*** Input ***

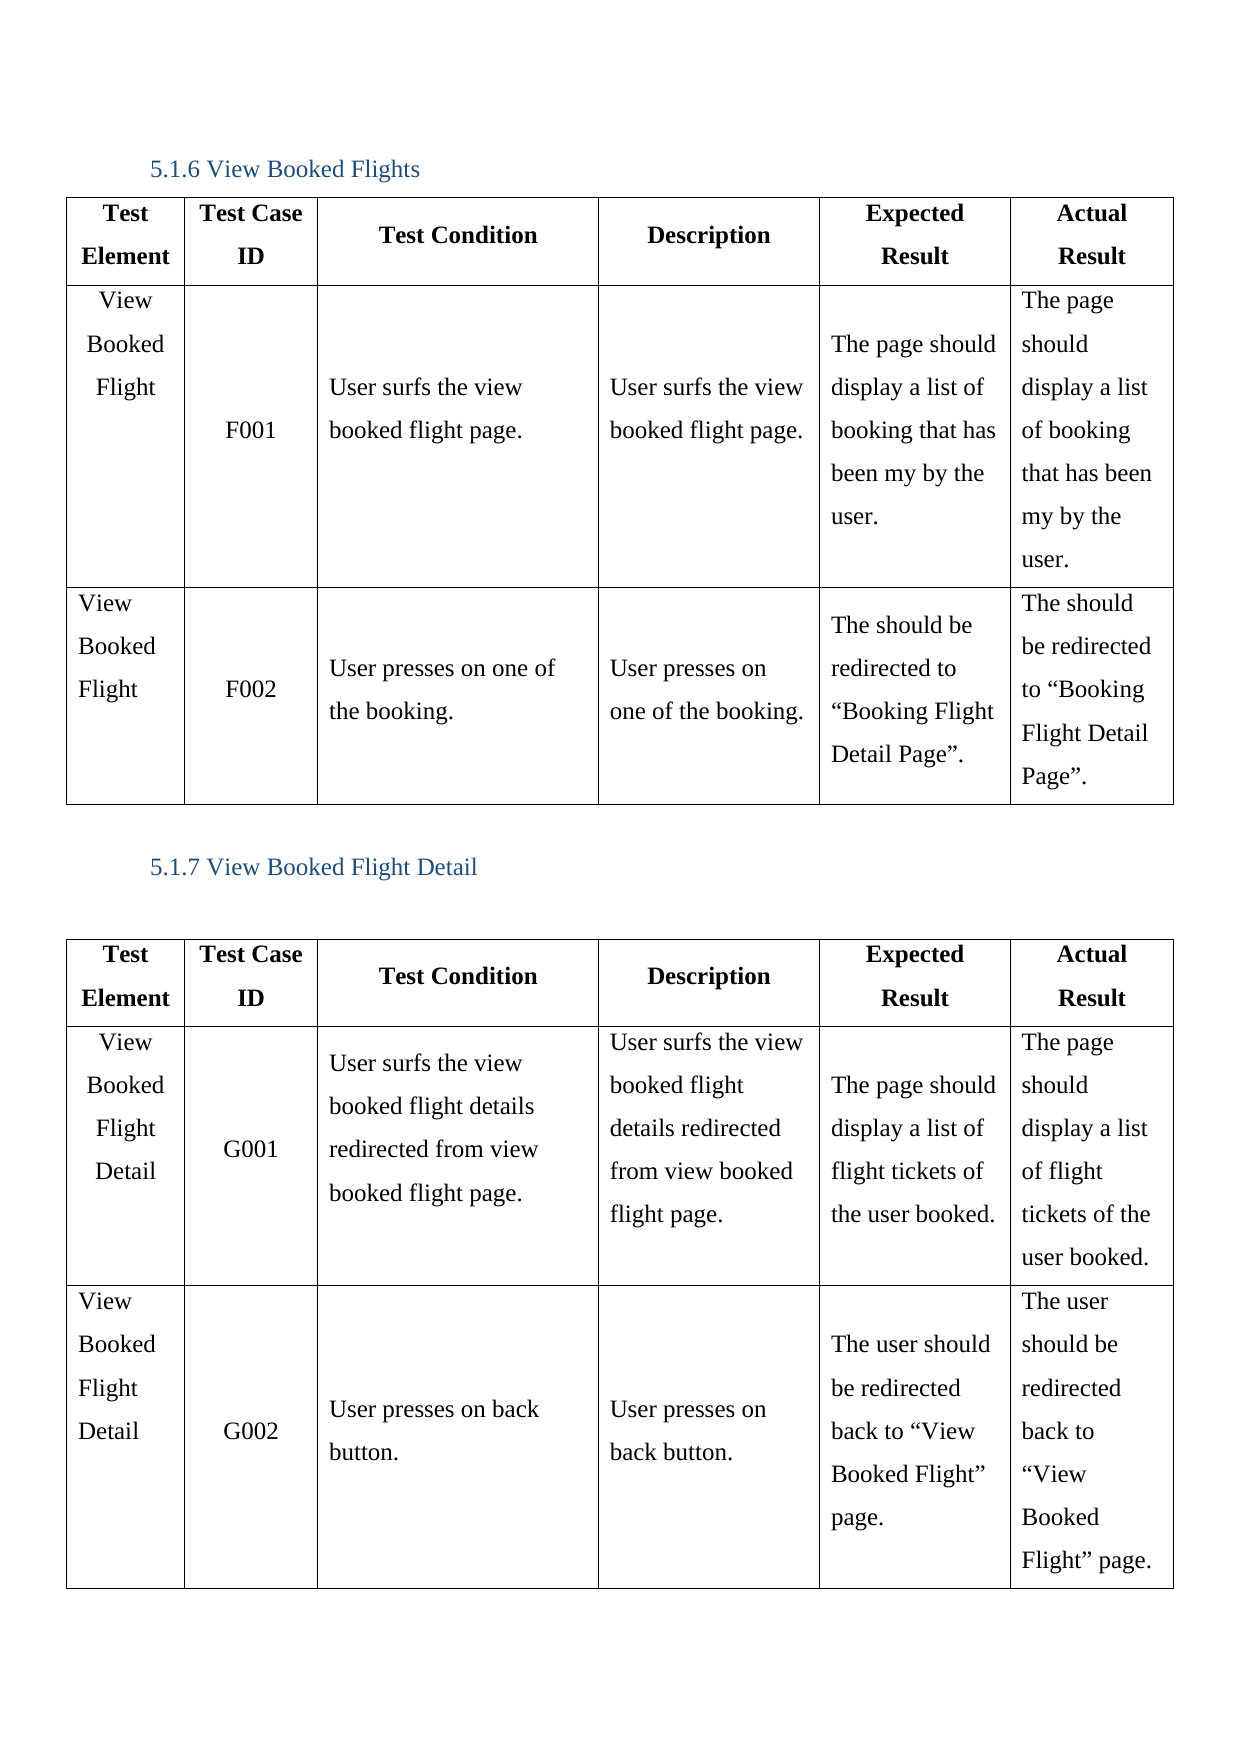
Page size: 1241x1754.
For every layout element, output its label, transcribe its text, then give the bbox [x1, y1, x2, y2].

table_cell View Booked Flight Detail [67, 1286, 184, 1588]
table_header Actual Result [1011, 198, 1173, 284]
table_cell The should be redirected to “Booking Flight Detail Page”. [1011, 588, 1173, 804]
table_header Test Case ID [185, 198, 317, 284]
table_header Description [599, 198, 819, 284]
table_header Expected Result [820, 198, 1010, 284]
subtitle 5.1.6 View Booked Flights [150, 154, 1090, 183]
table_header Test Element [67, 940, 184, 1026]
table_cell View Booked Flight Detail [67, 1027, 184, 1285]
table_header Test Element [67, 198, 184, 284]
table_cell User surfs the view booked flight page. [599, 286, 819, 587]
table_cell User presses on back button. [318, 1286, 598, 1588]
table_cell The page should display a list of flight tickets of the user booked. [1011, 1027, 1173, 1285]
table_header Description [599, 940, 819, 1026]
table_cell The user should be redirected back to “View Booked Flight” page. [820, 1286, 1010, 1588]
table_cell User presses on back button. [599, 1286, 819, 1588]
table_cell G002 [185, 1286, 317, 1588]
table_header Actual Result [1011, 940, 1173, 1026]
table_cell The should be redirected to “Booking Flight Detail Page”. [820, 588, 1010, 804]
table_cell The page should display a list of booking that has been my by the user. [1011, 286, 1173, 587]
table_cell F002 [185, 588, 317, 804]
table_cell User surfs the view booked flight details redirected from view booked flight page. [599, 1027, 819, 1285]
table_header Test Condition [318, 940, 598, 1026]
table_cell View Booked Flight [67, 286, 184, 587]
table_cell The page should display a list of flight tickets of the user booked. [820, 1027, 1010, 1285]
table_cell The page should display a list of booking that has been my by the user. [820, 286, 1010, 587]
subtitle 5.1.7 View Booked Flight Detail [150, 852, 1090, 881]
table_header Test Condition [318, 198, 598, 284]
table_cell F001 [185, 286, 317, 587]
table_cell User surfs the view booked flight page. [318, 286, 598, 587]
table_cell G001 [185, 1027, 317, 1285]
table_cell The user should be redirected back to “View Booked Flight” page. [1011, 1286, 1173, 1588]
table_header Test Case ID [185, 940, 317, 1026]
table_cell User presses on one of the booking. [318, 588, 598, 804]
table_header Expected Result [820, 940, 1010, 1026]
table_cell View Booked Flight [67, 588, 184, 804]
table_cell User surfs the view booked flight details redirected from view booked flight page. [318, 1027, 598, 1285]
table_cell User presses on one of the booking. [599, 588, 819, 804]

*** End of Input ***

Exercise brief: This calls for each record above to be set down exactly, with the images skipped.

Result of this task:
Page size: 1241x1754.
For every layout element, output its label, transcribe its text, then give the bbox [x1, y1, x2, y2].

table_cell View Booked Flight Detail [67, 1286, 184, 1588]
table_header Actual Result [1011, 198, 1173, 284]
table_cell The should be redirected to “Booking Flight Detail Page”. [1011, 588, 1173, 804]
table_header Test Case ID [185, 198, 317, 284]
table_header Description [599, 198, 819, 284]
table_header Expected Result [820, 198, 1010, 284]
subtitle 5.1.6 View Booked Flights [150, 154, 1090, 183]
table_header Test Element [67, 940, 184, 1026]
table_cell View Booked Flight Detail [67, 1027, 184, 1285]
table_header Test Element [67, 198, 184, 284]
table_cell User surfs the view booked flight page. [599, 286, 819, 587]
table_cell User presses on back button. [318, 1286, 598, 1588]
table_cell The page should display a list of flight tickets of the user booked. [1011, 1027, 1173, 1285]
table_header Description [599, 940, 819, 1026]
table_cell The user should be redirected back to “View Booked Flight” page. [820, 1286, 1010, 1588]
table_cell User presses on back button. [599, 1286, 819, 1588]
table_cell G002 [185, 1286, 317, 1588]
table_header Actual Result [1011, 940, 1173, 1026]
table_cell The should be redirected to “Booking Flight Detail Page”. [820, 588, 1010, 804]
table_cell The page should display a list of booking that has been my by the user. [1011, 286, 1173, 587]
table_cell F002 [185, 588, 317, 804]
table_cell User surfs the view booked flight details redirected from view booked flight page. [599, 1027, 819, 1285]
table_header Test Condition [318, 940, 598, 1026]
table_cell View Booked Flight [67, 286, 184, 587]
table_cell The page should display a list of flight tickets of the user booked. [820, 1027, 1010, 1285]
table_cell The page should display a list of booking that has been my by the user. [820, 286, 1010, 587]
subtitle 5.1.7 View Booked Flight Detail [150, 852, 1090, 881]
table_header Test Condition [318, 198, 598, 284]
table_cell F001 [185, 286, 317, 587]
table_cell User surfs the view booked flight page. [318, 286, 598, 587]
table_cell G001 [185, 1027, 317, 1285]
table_cell The user should be redirected back to “View Booked Flight” page. [1011, 1286, 1173, 1588]
table_header Test Case ID [185, 940, 317, 1026]
table_cell User presses on one of the booking. [318, 588, 598, 804]
table_header Expected Result [820, 940, 1010, 1026]
table_cell View Booked Flight [67, 588, 184, 804]
table_cell User surfs the view booked flight details redirected from view booked flight page. [318, 1027, 598, 1285]
table_cell User presses on one of the booking. [599, 588, 819, 804]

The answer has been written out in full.